There are plenty of candidates in both LM and SM. The issue here is the bottleneck in clinical trials. Each molecule must undergo the market research gauntlet before being green-lighted for trials. The funding for trials is severly limited because it must come from the R&D budget. How many times has R&D management said that a program is "shelved" due to lack of funding for trials. Maybe Amgen shouldn't develop every molecule, but since about 2006 they haven't even tried to push anything that wasn't a sure-fire blockbuster. They have no interest in earning meager returns. Amgen owns the IP for many candidates for different grievous illnesses, but refuses to invest in developing those that would detract from the current high average rate of return. They have a decades worth of clinical candidates stacked neatly in the pipline waiting for the availability of funds. They also have decades worth of funds sitting off-shore waiting for a tax holiday. My guess is that if they were allowed to repatriate some of those funds tax free, they would immediately begin all the new clinical trials they could afford. Right now it doesn't make financial sense to fund those trials, so they are being spread out very thinly over time. The recent layoffs in R&D are just the result of having an over-full pipeline and not needing more discoveries to "shelve" for 10 years until they can afford the trials. Management is too risk averse to attempt to develop anything but the highest return drug candidates. If they really cared about patients, they would find a way to bring more of the "marginal" candidates to trial sooner. Attempting to maximize percentage yeild at the expense of limiting growth in marginal earnings will be the death of this company. You lose the talent, you lose the expertise, and you eventually lose the ability to grow at all. Have fun managing the corporate contraction in the future.
The acquisition of new molecules (IP) was previously funded outside of the research budget. Not anymore, all acquisitions of companies for their IP will be funded from the research budget. Next time you hear about an acquision, dust off your resume if you work in R&D. That money came out of your operating budget. Has Amgen ever gotten a deal on IP? Come to think of it, have any large biotech or pharma company with a fat pile of cash ever gotten a good deal on IP? Please post a list to refresh my memory.

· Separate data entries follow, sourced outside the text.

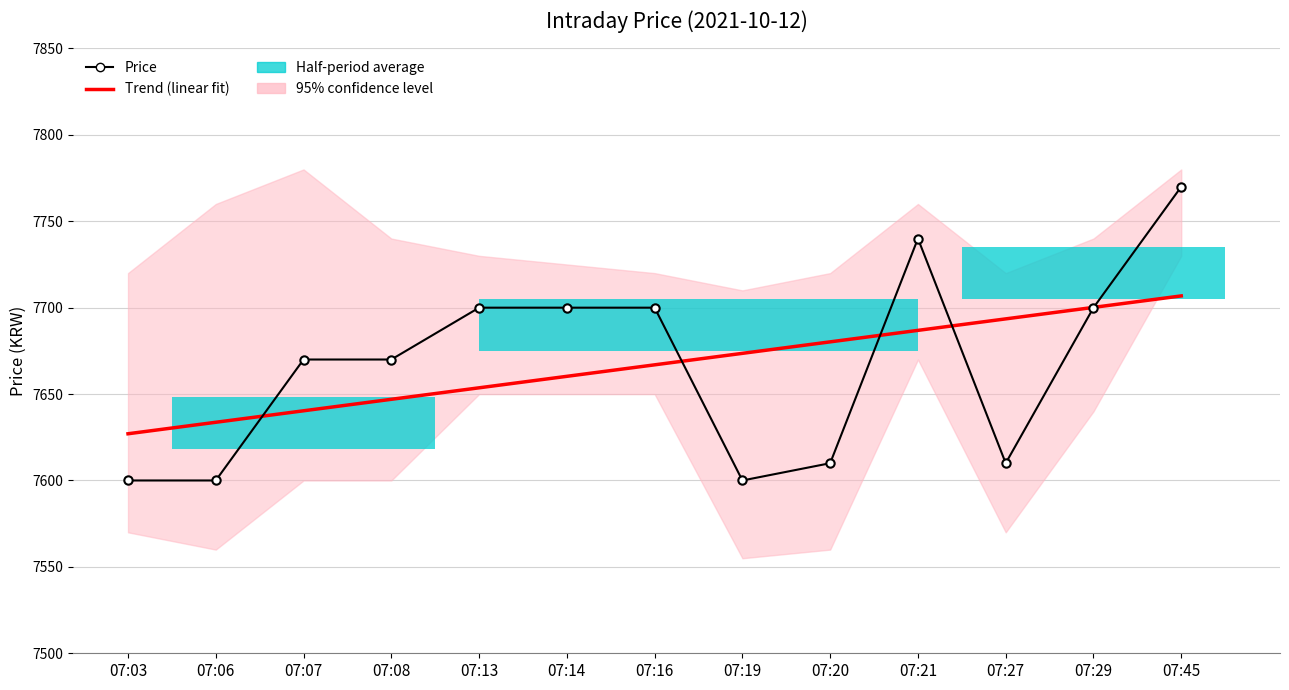

Reading left to right, list all the values displayed in this chart.

Trend (linear fit): 7627.0	7633.7	7640.3	7647.0	7653.6	7660.3	7666.9	7673.6	7680.2	7686.9	7693.5	7700.2	7706.8
Price: 7600.0	7600.0	7670.0	7670.0	7700.0	7700.0	7700.0	7600.0	7610.0	7740.0	7610.0	7700.0	7770.0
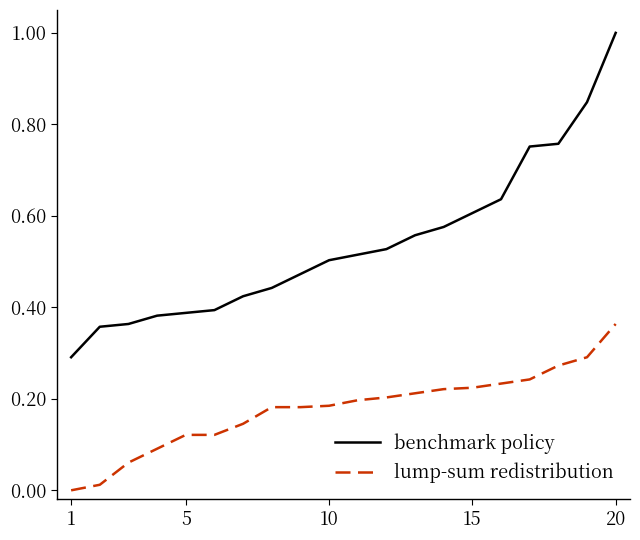

List the series in order of their peak value, lowest first.

lump-sum redistribution, benchmark policy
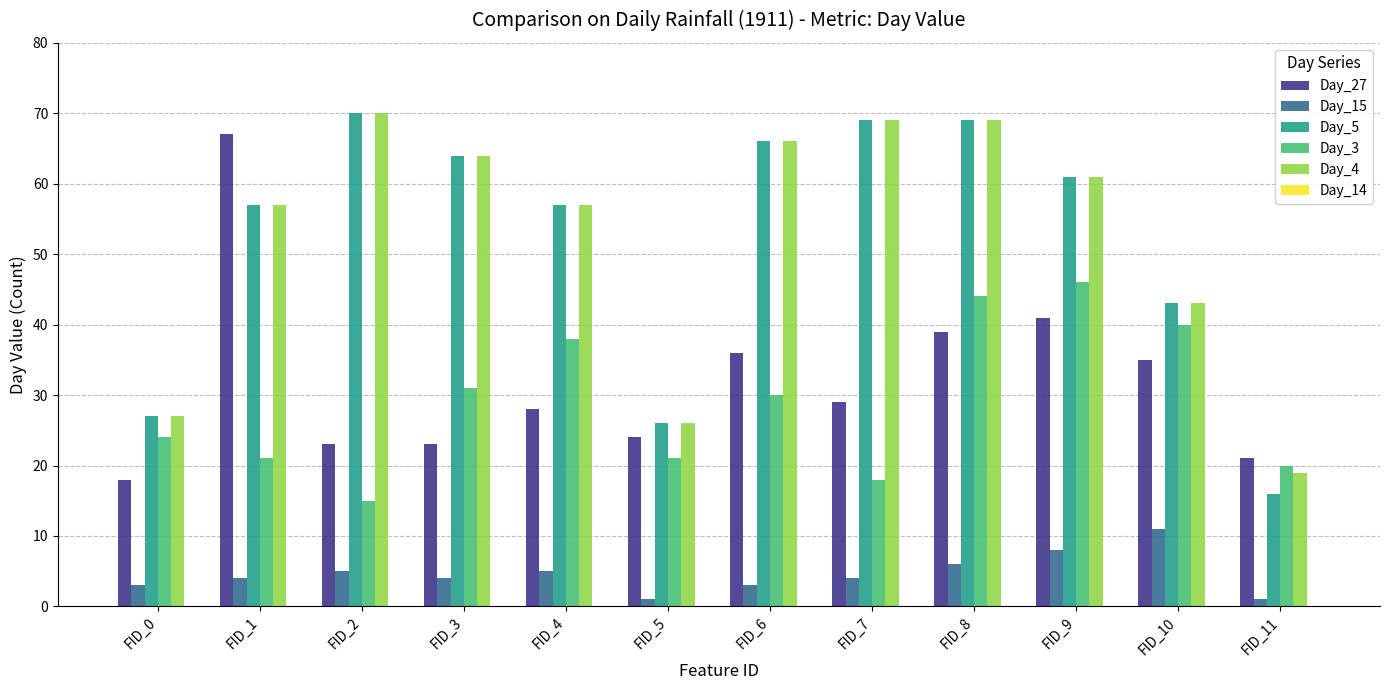

Which series has the widest spread of values?

Day_5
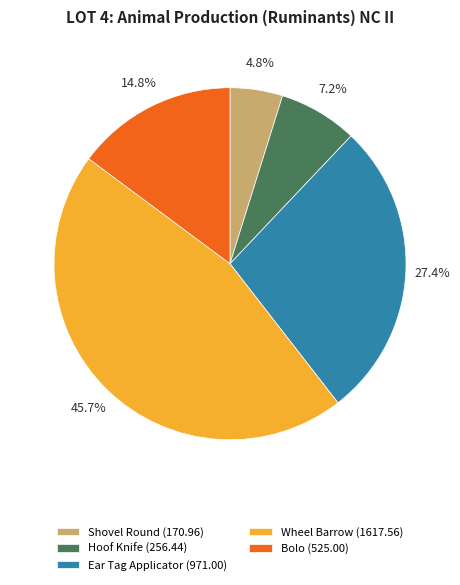

To the nearest percent, what is the average slice percentage?

20%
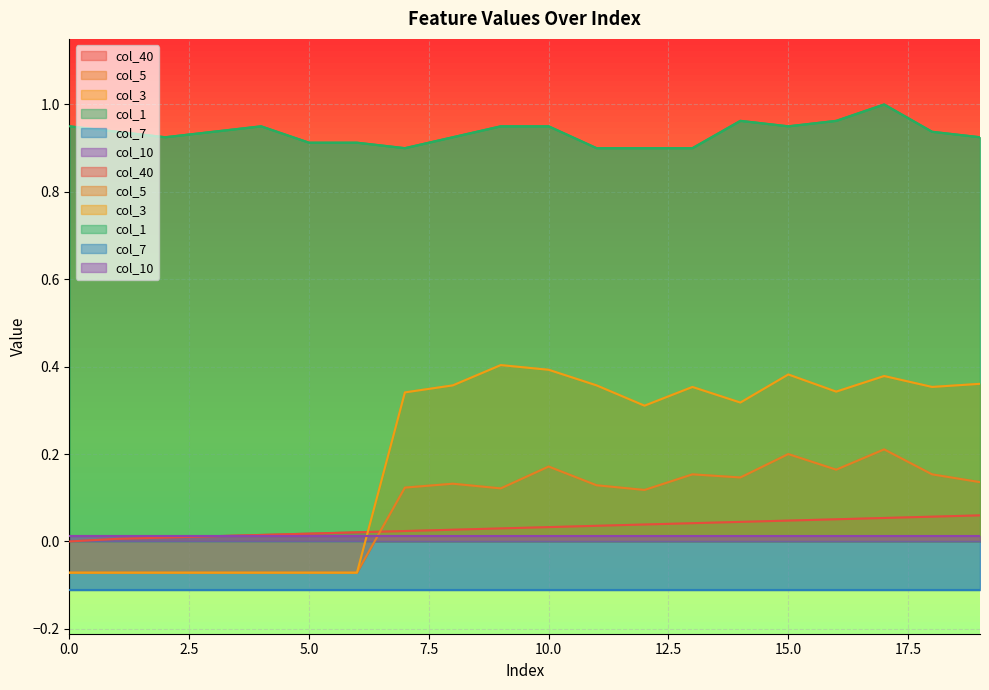

How many interior local valleys does the col_3 series have?

4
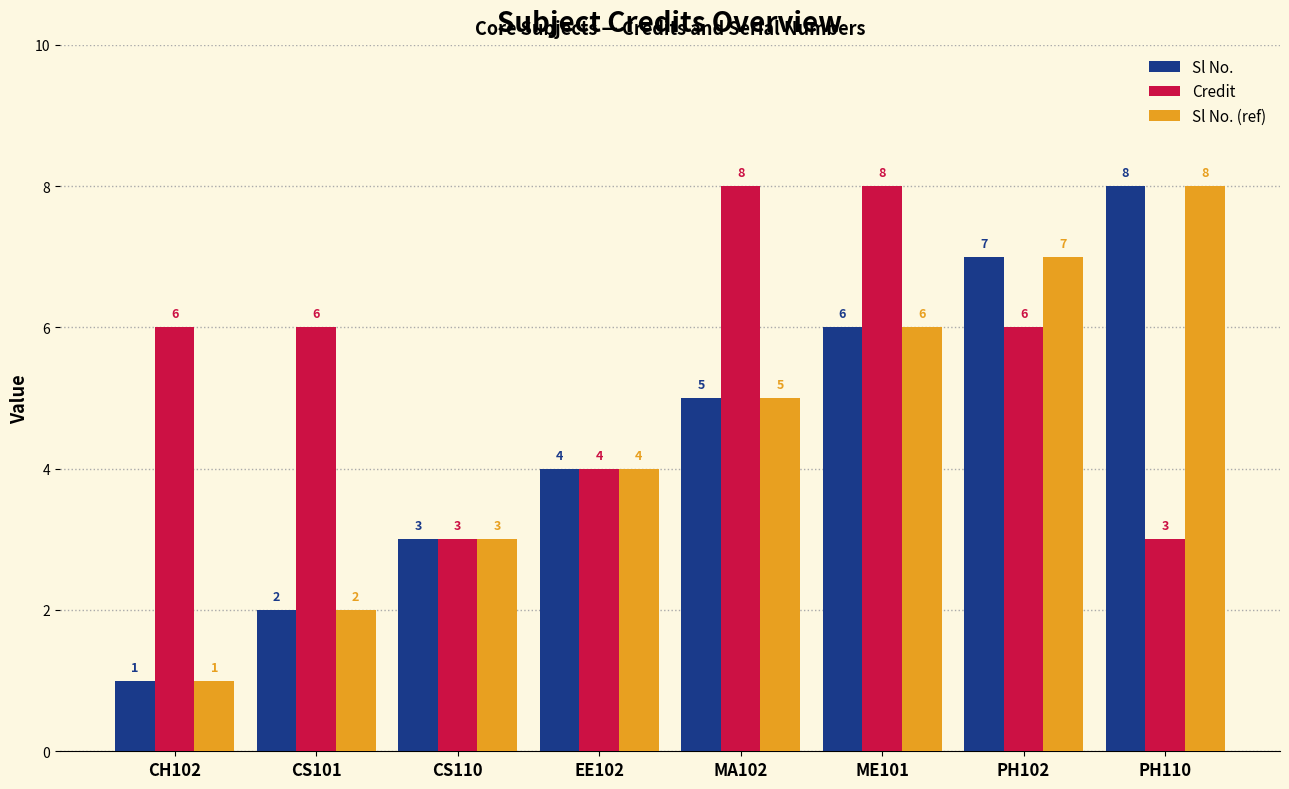

How many groups of bars are there?

8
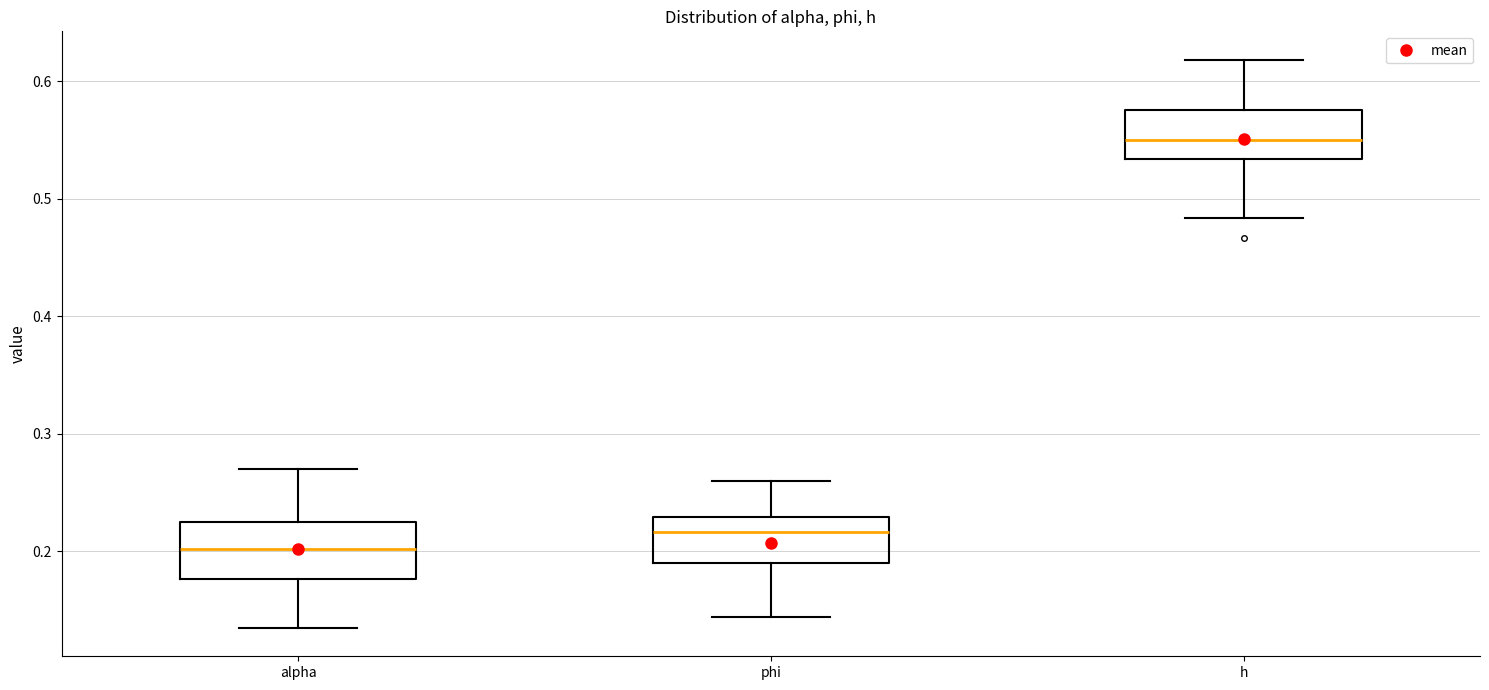

Where is the lower edge of the box for phi on the y-axis? The values are not printed on the chart, so give them approximately, as read against the axis.

0.19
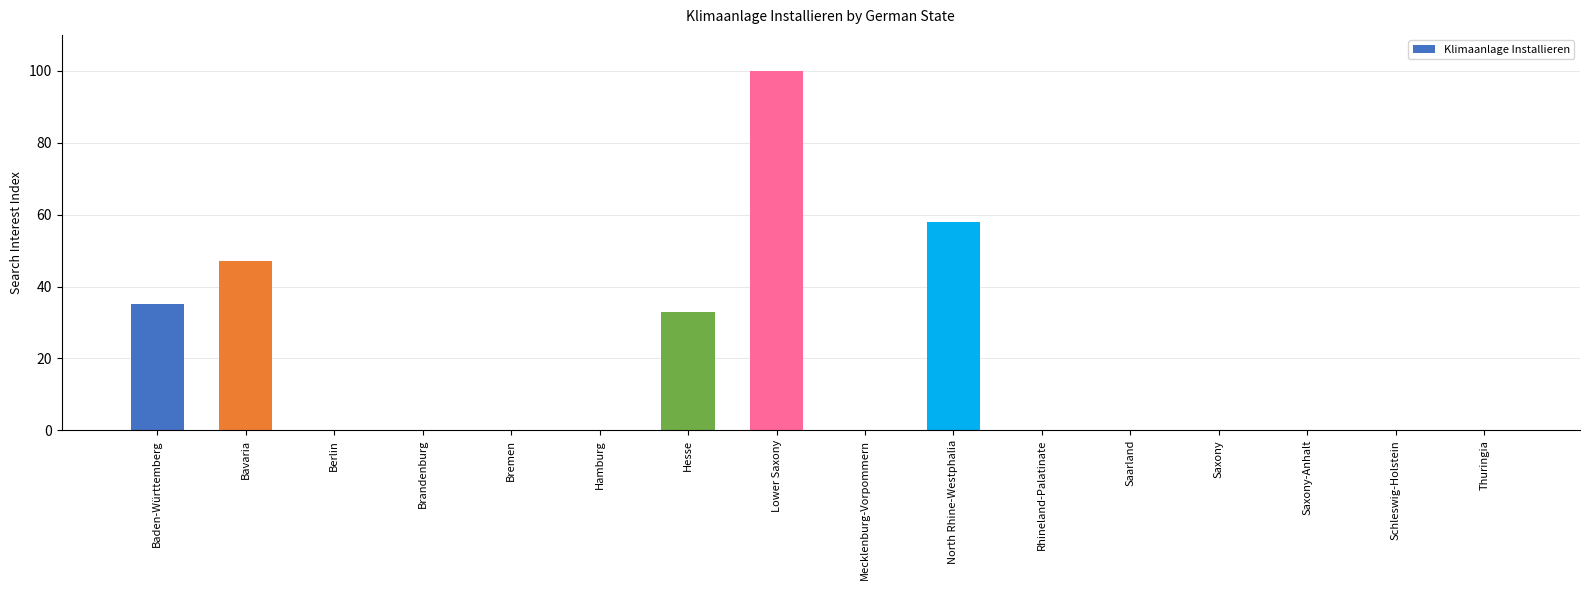

Are the bars horizontal?

No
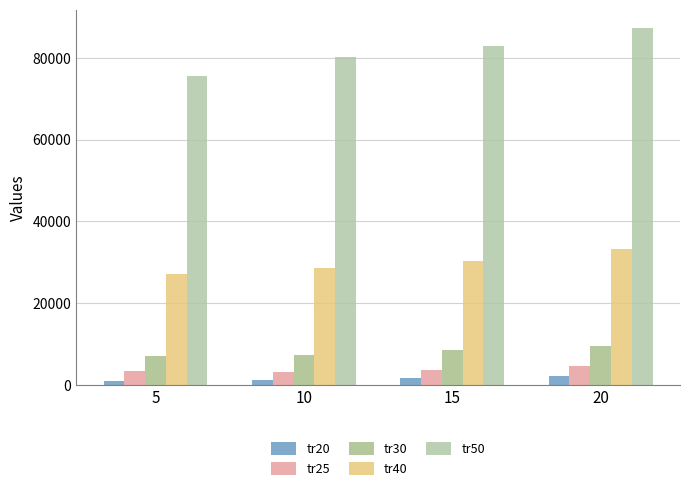

Where does the tr30 series first go above 8404?

20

You can't manage a company to hit specific financial targets without taking your eyes off of the fundamentals. The recently announced 4 year finacial targets may sould great to wallstreet. The result of the actions needed to meet those targets is going to be hell for all the employees who don't understand that the goals have changed and no one told them. In all fairness, Amgen should change the mission statement to "maximize sharehold returns, period". Why not pull a Pfizer; lay off 99% of R&D now and save a bundle. That will look great on the bottom line for about 5 years. Until someone notices the earnings number is actually declining. Too bad, you can't hide behind percentages forever.
Growth is growth, contraction is contraction. The path forward has already been chosen. Contraction looks more profitable right now. My one wish is that management has to hold all of their shares for ten years after they vest.